While the need to give women equal access to technology and its massive potential is important, it is unachievable without first knocking down the barriers women face while entering or even developing an interest in science, technology, engineering and mathematical fields (STEM). The need for women to study STEM subjects, remain in STEM fields and to participate in developing inclusive technology as both investors and entrepreneurs became apparent in conversation with Madgavkar and Bai.

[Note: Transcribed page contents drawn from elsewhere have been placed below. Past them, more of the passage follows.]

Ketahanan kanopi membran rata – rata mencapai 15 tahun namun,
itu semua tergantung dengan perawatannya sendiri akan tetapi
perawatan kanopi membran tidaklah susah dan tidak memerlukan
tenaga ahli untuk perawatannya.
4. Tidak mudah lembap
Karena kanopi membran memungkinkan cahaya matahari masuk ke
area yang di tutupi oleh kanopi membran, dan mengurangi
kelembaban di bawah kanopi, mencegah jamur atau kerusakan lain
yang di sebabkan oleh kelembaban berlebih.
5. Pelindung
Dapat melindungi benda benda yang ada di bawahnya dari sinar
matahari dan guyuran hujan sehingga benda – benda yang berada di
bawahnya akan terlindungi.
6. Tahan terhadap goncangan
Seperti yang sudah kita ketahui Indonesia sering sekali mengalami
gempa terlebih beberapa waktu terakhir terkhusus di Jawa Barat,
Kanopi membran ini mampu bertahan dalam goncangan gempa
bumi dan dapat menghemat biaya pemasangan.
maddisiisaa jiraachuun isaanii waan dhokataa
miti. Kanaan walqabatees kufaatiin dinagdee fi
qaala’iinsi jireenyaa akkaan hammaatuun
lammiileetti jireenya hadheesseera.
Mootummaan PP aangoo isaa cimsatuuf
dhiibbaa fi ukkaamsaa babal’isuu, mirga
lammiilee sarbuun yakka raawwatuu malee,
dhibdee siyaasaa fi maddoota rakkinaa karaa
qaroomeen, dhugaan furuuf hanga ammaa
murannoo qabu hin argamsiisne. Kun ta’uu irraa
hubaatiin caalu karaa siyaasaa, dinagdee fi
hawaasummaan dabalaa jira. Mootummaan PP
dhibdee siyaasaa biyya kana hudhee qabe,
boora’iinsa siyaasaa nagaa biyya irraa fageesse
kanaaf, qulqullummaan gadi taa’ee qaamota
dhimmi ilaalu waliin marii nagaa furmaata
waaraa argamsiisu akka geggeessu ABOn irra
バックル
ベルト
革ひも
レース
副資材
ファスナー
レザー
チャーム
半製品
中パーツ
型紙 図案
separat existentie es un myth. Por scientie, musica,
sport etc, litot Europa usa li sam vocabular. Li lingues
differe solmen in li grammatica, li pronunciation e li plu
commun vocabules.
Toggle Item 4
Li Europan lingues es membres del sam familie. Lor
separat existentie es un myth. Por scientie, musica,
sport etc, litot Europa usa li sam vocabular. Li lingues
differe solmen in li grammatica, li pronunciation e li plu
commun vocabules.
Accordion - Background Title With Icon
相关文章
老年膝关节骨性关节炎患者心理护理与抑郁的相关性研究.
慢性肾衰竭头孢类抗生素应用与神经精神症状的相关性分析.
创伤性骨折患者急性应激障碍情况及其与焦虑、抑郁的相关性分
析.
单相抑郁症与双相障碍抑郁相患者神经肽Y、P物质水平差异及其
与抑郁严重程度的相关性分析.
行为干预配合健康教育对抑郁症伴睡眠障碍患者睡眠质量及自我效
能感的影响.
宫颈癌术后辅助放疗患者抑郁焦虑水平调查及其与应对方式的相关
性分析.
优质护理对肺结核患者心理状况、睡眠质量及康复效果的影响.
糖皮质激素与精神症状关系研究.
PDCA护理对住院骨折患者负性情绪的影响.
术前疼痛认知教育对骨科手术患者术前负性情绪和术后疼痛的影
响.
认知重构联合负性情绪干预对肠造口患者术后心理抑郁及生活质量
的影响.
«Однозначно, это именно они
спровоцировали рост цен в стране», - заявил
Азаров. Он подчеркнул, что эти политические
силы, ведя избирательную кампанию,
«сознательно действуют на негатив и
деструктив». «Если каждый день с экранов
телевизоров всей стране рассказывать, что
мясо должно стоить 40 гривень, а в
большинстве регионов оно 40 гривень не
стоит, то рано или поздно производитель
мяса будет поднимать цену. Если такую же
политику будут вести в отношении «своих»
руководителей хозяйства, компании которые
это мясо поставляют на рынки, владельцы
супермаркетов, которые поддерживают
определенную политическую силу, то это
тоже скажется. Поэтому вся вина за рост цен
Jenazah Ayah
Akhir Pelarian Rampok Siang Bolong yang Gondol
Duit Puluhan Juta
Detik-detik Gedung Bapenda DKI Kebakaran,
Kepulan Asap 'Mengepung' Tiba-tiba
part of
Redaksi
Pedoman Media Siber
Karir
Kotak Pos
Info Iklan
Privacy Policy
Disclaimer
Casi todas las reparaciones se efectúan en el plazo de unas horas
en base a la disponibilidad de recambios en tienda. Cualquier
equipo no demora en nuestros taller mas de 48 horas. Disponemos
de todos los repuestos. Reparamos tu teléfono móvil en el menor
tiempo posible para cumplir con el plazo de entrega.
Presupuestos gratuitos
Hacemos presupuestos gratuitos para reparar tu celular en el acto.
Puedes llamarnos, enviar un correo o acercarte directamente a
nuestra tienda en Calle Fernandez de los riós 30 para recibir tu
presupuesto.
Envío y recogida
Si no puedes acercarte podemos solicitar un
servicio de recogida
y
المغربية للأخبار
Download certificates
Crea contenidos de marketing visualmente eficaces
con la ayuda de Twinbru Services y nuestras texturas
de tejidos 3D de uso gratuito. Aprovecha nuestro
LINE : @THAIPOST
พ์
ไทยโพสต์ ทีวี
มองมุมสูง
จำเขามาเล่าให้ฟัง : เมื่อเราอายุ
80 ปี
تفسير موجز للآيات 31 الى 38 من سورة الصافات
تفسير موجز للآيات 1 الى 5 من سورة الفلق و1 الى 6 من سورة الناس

It’s about not only encouraging girls and women to study STEM topics, but also about creating work environments that facilitate women’s STEM careers. “It’s extremely important to sensitize men at the workplace — both colleagues and leaders. But it’s also important to sensitize them in terms of attitudes to unpaid work because that is a huge burden that often falls mostly on women,” Madgavkar said.
“How many venture capitalist women do we see out there, putting money on businesses? My role as a venture capitalist is to invest in women, and in women who are mothers,” Bai said.
A common conclusion that discussions often circled back to is the need for men to participate and actively help eliminate bias in technology. Whether it be by utilizing positions of power to influence the hiring of more women, or by allowing more space for women in the boards of big companies, or by opening access to the vital and traditionally male-only networks that can help women’s careers, reimagining technology — and all of the aspects that go into building it — creating enough space for everyone is as much men’s responsibility as it is the struggle of women and marginalized communities, discussions concluded.